O último E, de e-infraestrutura, engloba todos os outros. A África precisa de serviços de internet de classe internacional, sobre os quais uma nova economia digital - análise de dados, logística e pagamentos - possa ser montada.
Desde minha primeira visita à África, há dois anos, aproveitei todas as oportunidades que surgiram de explorar mais esse continente inspirador e conhecer mais de seus empresários. Meu objetivo é ir a todos os seus países. Cada vez que viajo para lá, volto convencido de que o empresariado local é que vai escrever o futuro africano.

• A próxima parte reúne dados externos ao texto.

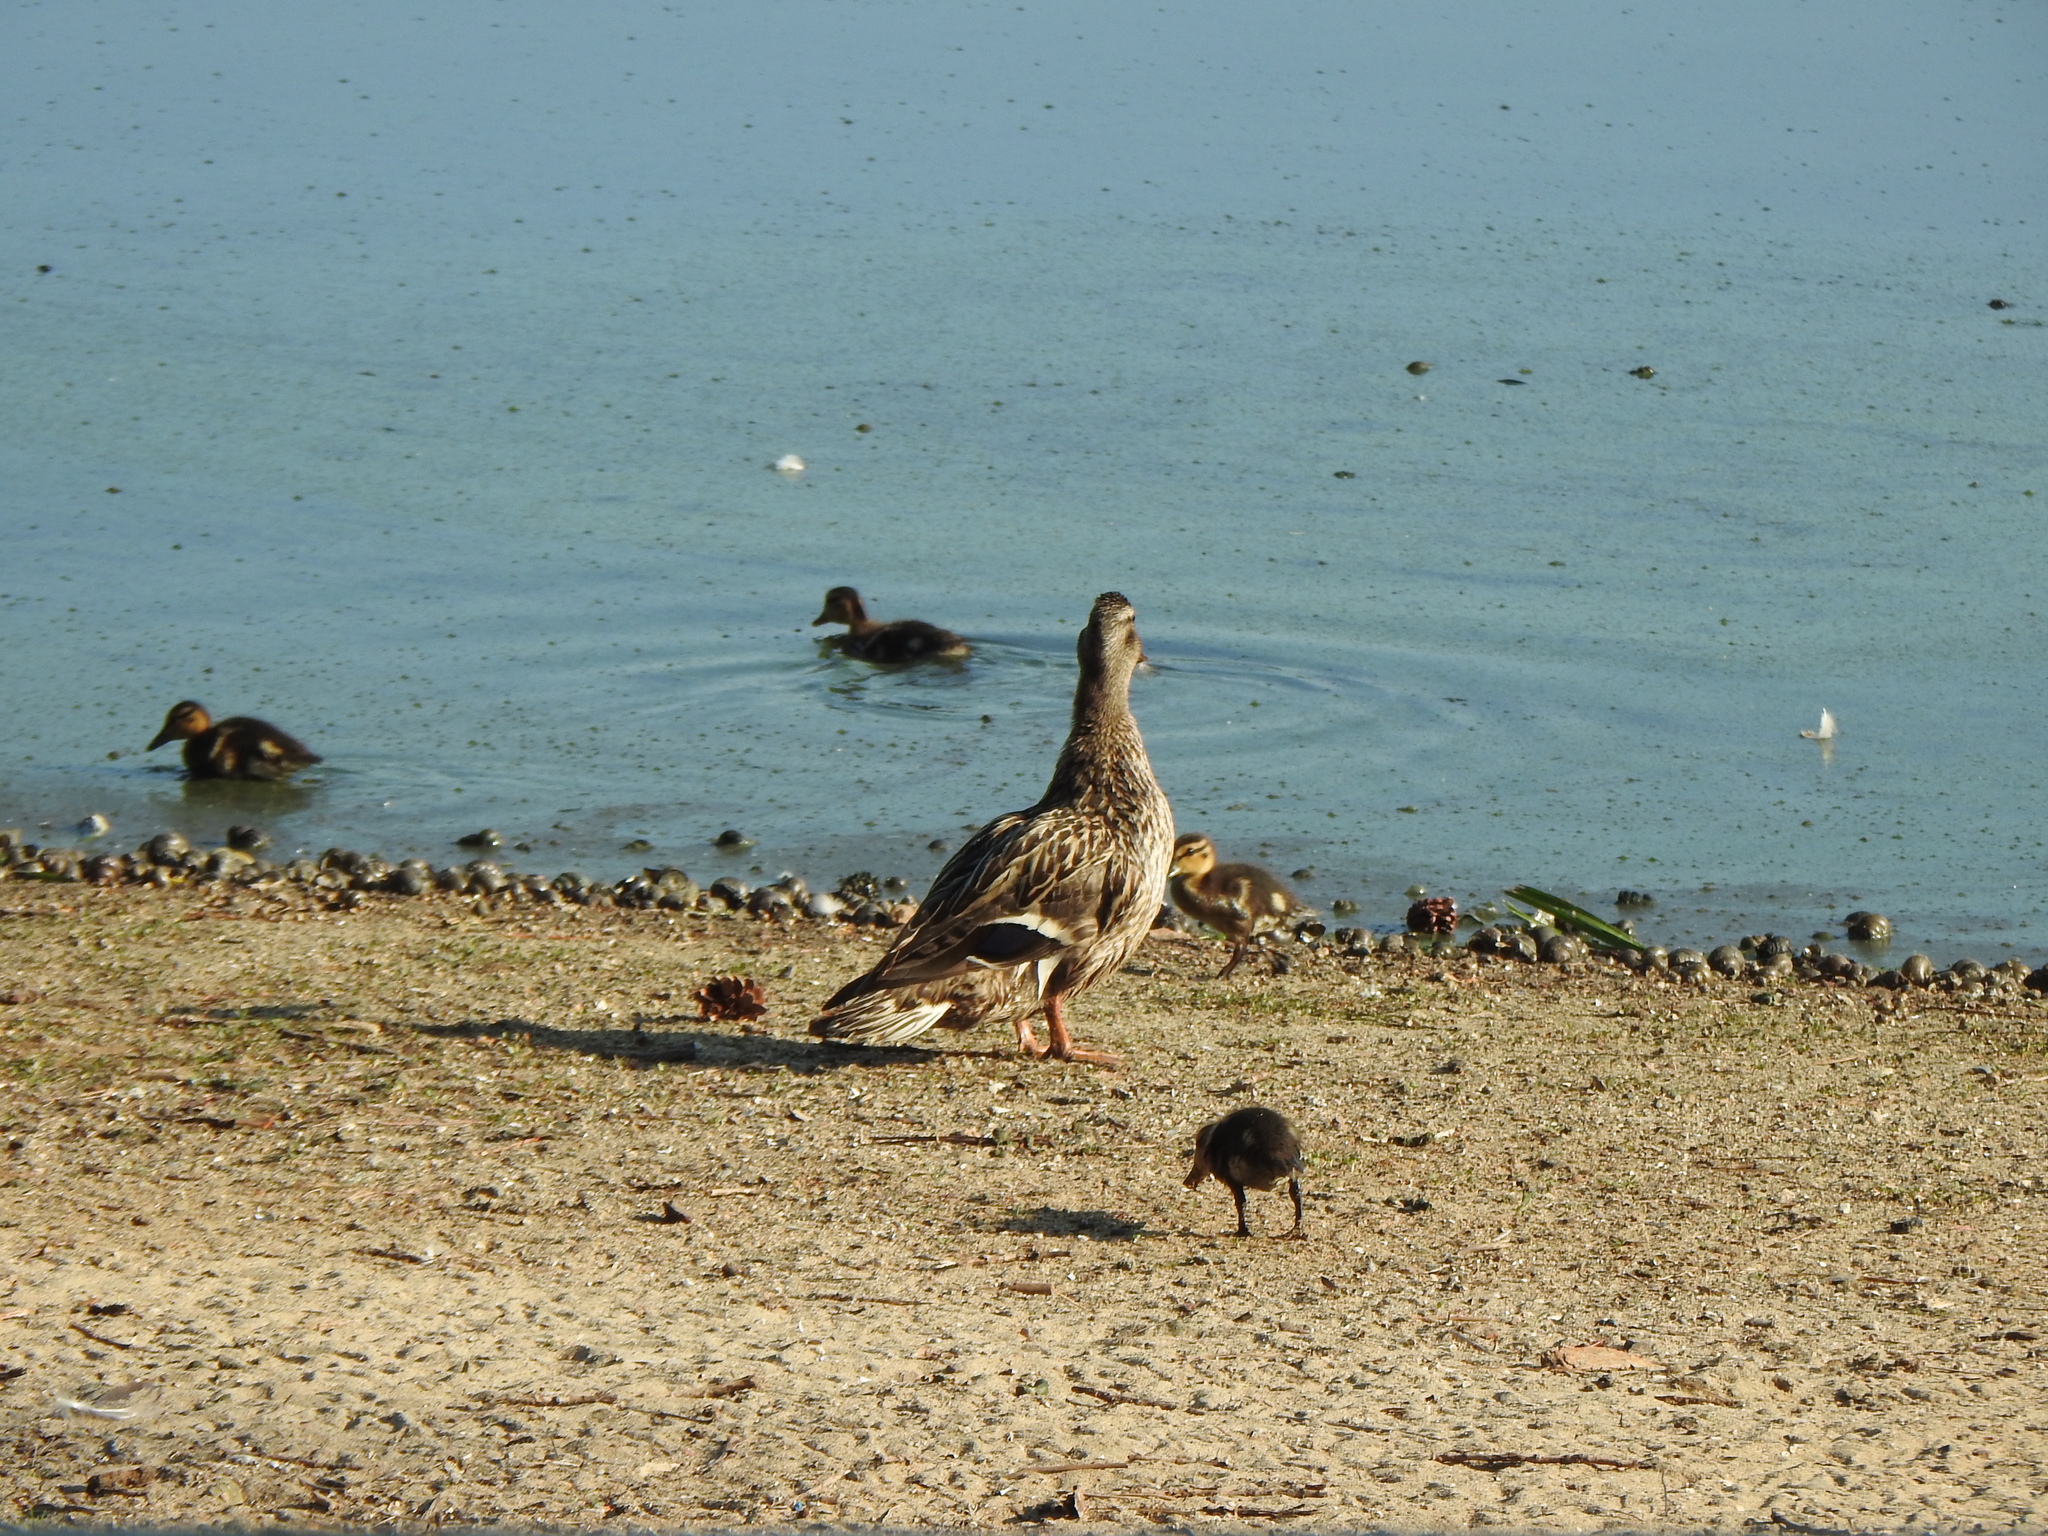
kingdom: Animalia
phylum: Chordata
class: Aves
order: Anseriformes
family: Anatidae
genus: Anas
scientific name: Anas platyrhynchos
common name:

A melhor maneira de ajudar essa classe é apoiando seu crescimento e dando-lhe os meios que eu queria ter tido quando comecei a minha aventura. Como a minha experiência na China me ensinou, nenhum empreendedor pode vencer sozinho: há papéis importantes desempenhados por governos, educadores, capitalistas de risco, associações da indústria e incubadoras de startups. Se todos trabalharmos juntos para apoiar os empreendedores, a África certamente se tornará um núcleo de inovação e crescimento, a líder global que sabemos que pode ser.
* Jack Ma é um dos fundadores e ex-CEO do Grupo Alibaba. É também o criador da fundação que leva seu nome.